Itemized modification records
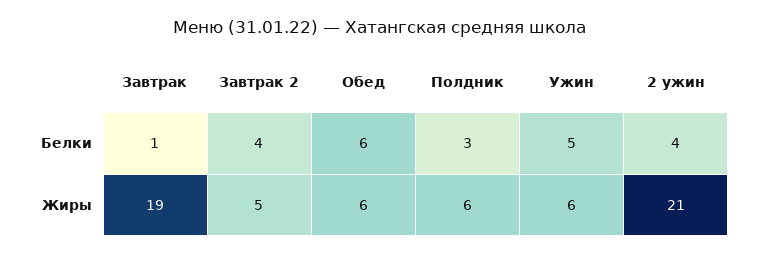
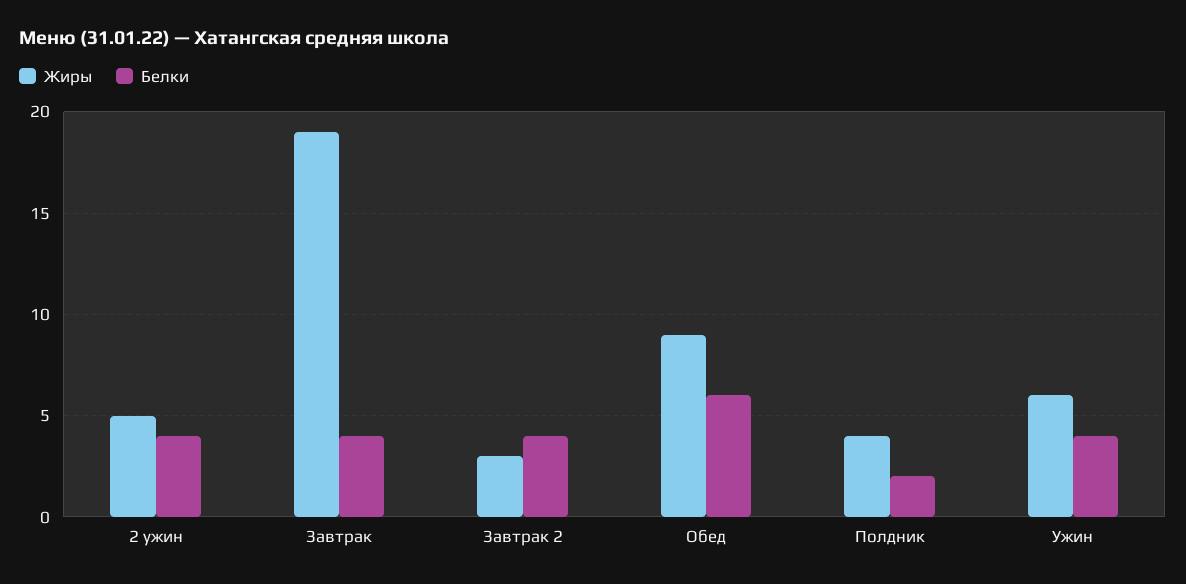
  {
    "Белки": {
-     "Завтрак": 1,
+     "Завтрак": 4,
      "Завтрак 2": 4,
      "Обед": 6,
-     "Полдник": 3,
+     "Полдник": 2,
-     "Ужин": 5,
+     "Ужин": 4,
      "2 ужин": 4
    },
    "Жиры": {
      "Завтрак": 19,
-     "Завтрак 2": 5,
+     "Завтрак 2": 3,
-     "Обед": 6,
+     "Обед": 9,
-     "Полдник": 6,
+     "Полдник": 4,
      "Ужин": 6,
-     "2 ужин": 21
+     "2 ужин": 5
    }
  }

* * *

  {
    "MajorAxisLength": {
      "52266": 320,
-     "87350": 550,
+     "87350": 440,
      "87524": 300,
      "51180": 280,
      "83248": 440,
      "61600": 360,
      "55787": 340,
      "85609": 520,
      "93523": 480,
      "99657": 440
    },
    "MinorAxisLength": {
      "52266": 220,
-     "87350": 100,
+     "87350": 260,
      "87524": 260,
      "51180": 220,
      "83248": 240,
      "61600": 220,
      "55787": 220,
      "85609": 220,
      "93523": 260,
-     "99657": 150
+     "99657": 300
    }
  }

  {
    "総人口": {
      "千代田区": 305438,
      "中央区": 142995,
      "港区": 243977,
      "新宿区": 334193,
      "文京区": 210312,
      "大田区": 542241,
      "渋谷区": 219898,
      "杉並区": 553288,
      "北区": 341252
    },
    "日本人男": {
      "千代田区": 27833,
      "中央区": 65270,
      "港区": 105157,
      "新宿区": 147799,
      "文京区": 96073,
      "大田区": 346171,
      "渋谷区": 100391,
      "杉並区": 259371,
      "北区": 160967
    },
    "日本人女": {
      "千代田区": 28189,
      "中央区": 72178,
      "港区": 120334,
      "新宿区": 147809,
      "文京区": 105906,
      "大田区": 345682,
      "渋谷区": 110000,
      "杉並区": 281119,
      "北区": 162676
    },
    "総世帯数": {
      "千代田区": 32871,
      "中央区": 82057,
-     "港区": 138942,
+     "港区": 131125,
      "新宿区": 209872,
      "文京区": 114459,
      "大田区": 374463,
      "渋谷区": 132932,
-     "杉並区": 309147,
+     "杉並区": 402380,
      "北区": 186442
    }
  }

What the task asks ▸ Copy out each line from the preceding entries that mentions the word "Завтрак".

Output for this exercise ▸
-     "Завтрак": 1,
+     "Завтрак": 4,
      "Завтрак 2": 4,
      "Завтрак": 19,
-     "Завтрак 2": 5,
+     "Завтрак 2": 3,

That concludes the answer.